Oxidative Stress Can Be Attenuated by 4-PBA Caused by High-Fat or Ammonia Nitrogen in Cultured Spotted Seabass: The Mechanism Is Related to Endoplasmic Reticulum Stress

• Published in: Antioxidants Vol. 11; no. 7; p. 1276
• Main Authors: Dong, Yanzou, Li, Lei, Xia, Tian, Wang, Lina, Xiao, Liping, Ding, Nengshui, Wu, Youlin, Lu, Kangle
• Format: Journal Article
• Language: English
• Published: Switzerland MDPI AG 28.06.2022; MDPI
• Subjects: 4-phenylbutyric acid; Ammonia; ammonia nitrogen exposure; Aquaculture; Aquatic animals; Diet; Dietary supplements; Endoplasmic reticulum; endoplasmic reticulum stress; Environmental factors; Experiments; Fish-culture; Gene expression; Health aspects; High fat diet; Lipid peroxidation; Liver; Methods; Nitrogen; Oxidative stress; Proteins; Statistical analysis; Ultrastructure; China; United States > US; ammonia nitrogen exposure; 4-phenylbutyric acid; endoplasmic reticulum stress; oxidative stress; high-fat diet
• ISSN: 2076-3921; 2076-3921
• DOI: 10.3390/antiox11071276

Oxidative stress is a common phenomenon in aquaculture, which can be induced by nutritional or environmental factors. Generally, oxidative stress causes poor growth performance, metabolic dysregulation, and even the death of aquatic animals. To identify a nutritional intervention strategy, high-fat diet (HFD) feeding (Experiment I) and acute ammonia nitrogen challenge (Experiment II) tests were carried out. In Experiment I, HFD feeding significantly decreased the growth performance concomitantly with excessive fat deposition in the liver and abdomen. The addition of 4-PBA in the diet improved the excessive fat accumulation. The activities of antioxidative enzymes were suppressed, and the levels of lipid and protein peroxidation were increased, indicating that HFD feeding induced oxidative stress. The endoplasmic reticulum stress (ERs) related genes were downregulated in the HFD group. Under a transmission electron microscope (TEM), more swollen and dilated ER lumen could be observed. These results indicated that the HFD induced ERs activation. Although 4-PBA acted as a potent ERs inhibitor, as evidenced by the alleviated alterations of ERs molecules and the ER ultrastructure, the oxidative stress was also attenuated by 4-PBA. In Experiment II, dietary 4-PBA improved the tolerance to the acute ammonia nitrogen challenge, as lower mortality and serum aminotransferase activity was found. Further results showed that 4-PBA decreased the peroxidation content and attenuated ERs, thus confirming the correlation between oxidative stress and ERs. Our findings showed that dietary 4-PBA supplementation can attenuate oxidative stress induced by a HFD or acute ammonia challenge; the mechanism is related to its potent inhibition effect for ERs.

========================================================================

- TASK TO COMPLETE -
Answer from the fish study page:
1. In which journal did the study appear?
2. What test made up Experiment II?
3. What could be seen in the ER lumen under a transmission electron microscope?
The lines after this are separate material, not part of the fish study page.

========================================================================

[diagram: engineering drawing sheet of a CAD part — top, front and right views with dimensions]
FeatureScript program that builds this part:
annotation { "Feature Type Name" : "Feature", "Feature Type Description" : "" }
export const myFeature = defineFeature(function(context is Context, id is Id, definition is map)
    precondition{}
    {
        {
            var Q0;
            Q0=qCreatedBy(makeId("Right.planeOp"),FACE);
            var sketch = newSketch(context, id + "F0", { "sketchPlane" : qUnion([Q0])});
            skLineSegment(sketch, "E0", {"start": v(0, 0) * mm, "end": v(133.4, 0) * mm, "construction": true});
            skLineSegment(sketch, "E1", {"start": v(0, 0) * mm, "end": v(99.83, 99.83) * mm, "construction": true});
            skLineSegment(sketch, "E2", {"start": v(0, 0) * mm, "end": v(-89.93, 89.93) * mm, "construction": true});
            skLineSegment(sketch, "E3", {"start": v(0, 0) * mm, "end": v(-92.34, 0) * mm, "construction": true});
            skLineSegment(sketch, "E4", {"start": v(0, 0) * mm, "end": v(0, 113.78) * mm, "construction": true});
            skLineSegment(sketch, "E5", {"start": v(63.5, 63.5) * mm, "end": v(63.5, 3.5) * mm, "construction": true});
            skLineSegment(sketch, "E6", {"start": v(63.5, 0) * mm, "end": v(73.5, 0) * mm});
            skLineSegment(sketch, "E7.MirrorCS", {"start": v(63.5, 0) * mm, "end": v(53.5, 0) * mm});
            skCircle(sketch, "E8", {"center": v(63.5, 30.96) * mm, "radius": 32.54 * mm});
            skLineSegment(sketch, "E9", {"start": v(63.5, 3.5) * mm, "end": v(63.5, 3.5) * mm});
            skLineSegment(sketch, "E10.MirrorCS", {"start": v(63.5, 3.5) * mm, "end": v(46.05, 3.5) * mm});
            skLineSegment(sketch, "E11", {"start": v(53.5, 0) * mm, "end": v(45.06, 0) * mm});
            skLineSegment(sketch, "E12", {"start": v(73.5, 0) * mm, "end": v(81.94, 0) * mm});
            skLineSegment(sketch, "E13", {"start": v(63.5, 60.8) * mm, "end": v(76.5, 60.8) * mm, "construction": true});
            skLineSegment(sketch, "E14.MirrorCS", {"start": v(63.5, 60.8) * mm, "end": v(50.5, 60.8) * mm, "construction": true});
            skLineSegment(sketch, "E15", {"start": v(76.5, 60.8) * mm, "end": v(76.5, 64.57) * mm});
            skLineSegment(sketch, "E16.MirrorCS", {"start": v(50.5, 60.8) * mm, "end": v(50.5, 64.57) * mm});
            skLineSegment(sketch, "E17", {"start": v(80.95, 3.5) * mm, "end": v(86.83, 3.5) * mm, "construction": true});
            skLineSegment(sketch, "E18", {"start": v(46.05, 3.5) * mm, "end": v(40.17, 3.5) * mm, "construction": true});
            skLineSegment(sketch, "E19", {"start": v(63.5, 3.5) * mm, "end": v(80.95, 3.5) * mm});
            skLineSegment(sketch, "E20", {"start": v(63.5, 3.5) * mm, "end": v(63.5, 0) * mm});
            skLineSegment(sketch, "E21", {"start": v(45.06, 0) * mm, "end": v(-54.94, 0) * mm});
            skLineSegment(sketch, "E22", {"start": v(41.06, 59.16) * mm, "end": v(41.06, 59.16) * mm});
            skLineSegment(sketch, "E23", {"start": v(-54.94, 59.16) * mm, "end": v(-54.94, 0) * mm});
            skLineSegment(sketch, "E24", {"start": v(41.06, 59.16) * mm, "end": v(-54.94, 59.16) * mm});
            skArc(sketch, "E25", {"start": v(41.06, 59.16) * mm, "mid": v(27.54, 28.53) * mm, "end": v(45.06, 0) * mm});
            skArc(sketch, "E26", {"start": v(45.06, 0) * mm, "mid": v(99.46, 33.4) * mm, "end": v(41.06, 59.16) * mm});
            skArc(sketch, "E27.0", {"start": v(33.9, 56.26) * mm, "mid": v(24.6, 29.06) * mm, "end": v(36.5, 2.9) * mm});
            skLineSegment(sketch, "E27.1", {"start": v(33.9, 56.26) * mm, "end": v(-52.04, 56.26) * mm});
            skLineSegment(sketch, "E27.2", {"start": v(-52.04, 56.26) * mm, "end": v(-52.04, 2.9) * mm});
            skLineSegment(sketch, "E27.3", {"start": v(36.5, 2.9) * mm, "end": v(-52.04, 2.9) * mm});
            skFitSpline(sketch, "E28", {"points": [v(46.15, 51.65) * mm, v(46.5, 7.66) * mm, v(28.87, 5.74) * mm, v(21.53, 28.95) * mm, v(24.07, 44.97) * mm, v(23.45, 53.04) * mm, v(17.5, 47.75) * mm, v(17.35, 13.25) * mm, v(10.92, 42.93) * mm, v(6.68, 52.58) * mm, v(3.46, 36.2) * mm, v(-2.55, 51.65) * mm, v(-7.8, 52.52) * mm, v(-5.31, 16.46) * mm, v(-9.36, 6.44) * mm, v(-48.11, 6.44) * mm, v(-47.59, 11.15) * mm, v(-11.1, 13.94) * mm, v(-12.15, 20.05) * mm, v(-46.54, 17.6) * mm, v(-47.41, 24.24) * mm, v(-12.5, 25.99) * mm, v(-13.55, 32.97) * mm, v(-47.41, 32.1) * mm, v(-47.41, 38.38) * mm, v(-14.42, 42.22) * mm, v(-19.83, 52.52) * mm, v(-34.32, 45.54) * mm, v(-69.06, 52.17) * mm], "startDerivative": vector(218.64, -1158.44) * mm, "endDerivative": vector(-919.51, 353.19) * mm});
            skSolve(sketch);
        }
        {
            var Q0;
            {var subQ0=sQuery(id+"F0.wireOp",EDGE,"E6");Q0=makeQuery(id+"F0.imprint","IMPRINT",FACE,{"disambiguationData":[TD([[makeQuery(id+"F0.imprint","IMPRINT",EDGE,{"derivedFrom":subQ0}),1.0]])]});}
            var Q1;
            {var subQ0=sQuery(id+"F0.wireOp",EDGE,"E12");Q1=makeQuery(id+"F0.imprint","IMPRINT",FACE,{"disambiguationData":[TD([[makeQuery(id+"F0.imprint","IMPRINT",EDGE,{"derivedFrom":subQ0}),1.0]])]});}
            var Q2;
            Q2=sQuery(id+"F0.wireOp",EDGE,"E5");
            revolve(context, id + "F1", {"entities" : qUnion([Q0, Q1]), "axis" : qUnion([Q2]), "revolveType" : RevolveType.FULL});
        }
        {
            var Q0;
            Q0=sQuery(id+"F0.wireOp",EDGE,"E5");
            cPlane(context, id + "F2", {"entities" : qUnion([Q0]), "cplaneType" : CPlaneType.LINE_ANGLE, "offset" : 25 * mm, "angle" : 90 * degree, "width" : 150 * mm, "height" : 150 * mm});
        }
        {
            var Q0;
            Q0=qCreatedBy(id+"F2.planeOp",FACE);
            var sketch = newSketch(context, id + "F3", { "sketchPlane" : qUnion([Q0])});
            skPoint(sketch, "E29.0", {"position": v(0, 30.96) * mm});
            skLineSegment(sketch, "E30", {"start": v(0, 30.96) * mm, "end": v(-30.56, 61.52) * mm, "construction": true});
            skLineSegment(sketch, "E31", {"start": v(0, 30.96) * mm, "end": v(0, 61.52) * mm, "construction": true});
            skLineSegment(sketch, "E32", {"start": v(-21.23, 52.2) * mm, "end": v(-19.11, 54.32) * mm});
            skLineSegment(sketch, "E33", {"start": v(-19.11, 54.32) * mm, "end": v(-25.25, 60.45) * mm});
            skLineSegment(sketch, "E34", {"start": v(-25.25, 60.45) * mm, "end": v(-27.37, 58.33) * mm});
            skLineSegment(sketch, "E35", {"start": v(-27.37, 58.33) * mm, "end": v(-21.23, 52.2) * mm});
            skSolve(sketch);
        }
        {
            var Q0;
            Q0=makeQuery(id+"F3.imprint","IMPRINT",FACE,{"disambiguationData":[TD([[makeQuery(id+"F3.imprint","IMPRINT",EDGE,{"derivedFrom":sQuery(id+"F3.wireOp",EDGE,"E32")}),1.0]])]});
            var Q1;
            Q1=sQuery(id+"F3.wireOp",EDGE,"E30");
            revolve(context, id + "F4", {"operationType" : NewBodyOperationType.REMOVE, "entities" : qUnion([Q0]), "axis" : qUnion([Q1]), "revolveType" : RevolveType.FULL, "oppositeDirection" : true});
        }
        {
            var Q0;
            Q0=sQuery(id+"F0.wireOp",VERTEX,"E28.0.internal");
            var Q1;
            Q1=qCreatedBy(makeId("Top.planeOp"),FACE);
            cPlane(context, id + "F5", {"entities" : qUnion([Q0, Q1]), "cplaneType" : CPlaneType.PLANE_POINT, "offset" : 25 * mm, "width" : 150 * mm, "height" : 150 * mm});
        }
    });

========================================================================

- OUTPUT -
1. Antioxidants
2. An acute ammonia nitrogen challenge
3. More swollen and dilated ER lumen